いつになったら面白くなるんだろ?って思いながら見てたら終わっちゃった。面白くなりそうな瞬間っていうのは何度も訪れたのですが、そのたびにブッツリ終わって次に移るって状態。
ブツ切れ感がハンパなくて、悉く「点」。物語の「線」が形成されてないんですよね。それじゃノレません。やっとゴジラが出てきた!と思っても、カメラはさっさとゴジラの前からどっか行っちゃうし。ゴジラ出てる間はゴジラ見せてよ。
その代りに見せられる話もドラマとして成立してなくて。
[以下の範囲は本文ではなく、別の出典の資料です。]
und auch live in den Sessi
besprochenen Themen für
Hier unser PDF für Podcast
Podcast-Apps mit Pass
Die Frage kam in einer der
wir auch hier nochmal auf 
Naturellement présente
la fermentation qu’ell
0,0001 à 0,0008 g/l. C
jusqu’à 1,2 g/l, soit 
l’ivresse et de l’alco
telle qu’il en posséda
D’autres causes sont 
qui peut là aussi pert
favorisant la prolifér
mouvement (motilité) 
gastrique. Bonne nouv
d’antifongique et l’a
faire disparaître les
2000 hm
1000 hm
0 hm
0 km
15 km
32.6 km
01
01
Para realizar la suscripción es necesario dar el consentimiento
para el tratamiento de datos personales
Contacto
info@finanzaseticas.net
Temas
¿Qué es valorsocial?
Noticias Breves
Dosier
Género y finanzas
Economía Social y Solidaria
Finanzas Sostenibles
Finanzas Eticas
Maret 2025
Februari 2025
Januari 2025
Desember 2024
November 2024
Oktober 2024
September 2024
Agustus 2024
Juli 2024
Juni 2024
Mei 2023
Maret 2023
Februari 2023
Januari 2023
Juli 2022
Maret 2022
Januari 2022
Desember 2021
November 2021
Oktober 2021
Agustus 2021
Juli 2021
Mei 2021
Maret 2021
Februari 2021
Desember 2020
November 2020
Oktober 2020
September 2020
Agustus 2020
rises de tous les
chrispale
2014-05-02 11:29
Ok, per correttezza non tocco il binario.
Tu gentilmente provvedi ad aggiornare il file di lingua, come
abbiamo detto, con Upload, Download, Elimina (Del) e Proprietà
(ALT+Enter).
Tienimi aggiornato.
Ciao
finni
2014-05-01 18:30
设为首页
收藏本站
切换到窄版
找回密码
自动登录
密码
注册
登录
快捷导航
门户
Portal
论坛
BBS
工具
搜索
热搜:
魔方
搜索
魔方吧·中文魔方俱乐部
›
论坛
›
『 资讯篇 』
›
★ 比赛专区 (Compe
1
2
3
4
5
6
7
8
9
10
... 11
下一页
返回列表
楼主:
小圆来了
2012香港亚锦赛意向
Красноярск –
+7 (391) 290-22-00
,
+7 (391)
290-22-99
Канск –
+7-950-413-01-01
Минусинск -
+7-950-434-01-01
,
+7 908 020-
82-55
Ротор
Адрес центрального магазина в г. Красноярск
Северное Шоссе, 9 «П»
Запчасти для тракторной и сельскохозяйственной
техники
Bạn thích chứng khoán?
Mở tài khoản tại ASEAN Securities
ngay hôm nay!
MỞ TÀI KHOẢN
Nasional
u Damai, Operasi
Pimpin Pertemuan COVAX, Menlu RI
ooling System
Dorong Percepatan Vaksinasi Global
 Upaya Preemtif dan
妻を失った父ちゃんのこだわりが成就する瞬間がありましたか? 主人公の行動は「家族に会いたい」という点では一貫してましたが、いちいち怪獣騒ぎに巻き込まれ続け。「人間ドラマと怪獣とは水と油」ってレビューで何度か指摘していますが、無理に絡めようとするとこうなるという見本のような映画で、主人公が度々怪獣の目の前まで飛び出しちゃう無理矢理さ加減はエメリッヒ版を凌ぐ苦笑を生みます。
この映画の登場人物は総じて受動的。状況に追われて仕方なく動いてます。それはゴジラですら。怪獣出たから地球環境ヤバいし退治しないと、みたいな(むしろギャオス退治に出かけるガメラ)。
核の扱いもハンパで困ったもので。ゴジラを反核の象徴とする訳にはいかない事情からか、ゴジラを倒すための水爆実験だったとか、芹沢博士の被曝二世エピソードがただの設定だけで終わってたりとか、核も怪獣も脅威として成立していないんですよね。
日常の中に大きな脅威が紛れ込む事で非日常となる、それが怪獣映画の面白味なんじゃないかと思うのですが、その点、今作は薄味。主人公は怪獣よりも核ミサイルとの追っかけっこに忙しい有様ですし。
あれこれと他の映画を思い出すのはサービスとでも捉えればいいのかな? 金門橋の戦闘は『モンスターVSエイリアン』、音楽はむしろ『クローバーフィールド』、ゴジラ的には『2000ミレニアム』みたい。
元々ゴジラにはそんなに思い入れが無いので、ゴジラはこうでなくちゃ!みたいなのは無いんですが、今回のゴジラ「も」あまりカッコ良くはなかったなぁ。そのフォルムからゴジラと言うよりタッコング思い出しちゃった。
なんか微妙に体温低めな感じの映画、もっと熱い怪獣バトルでひいひい言わせて欲しかったわ。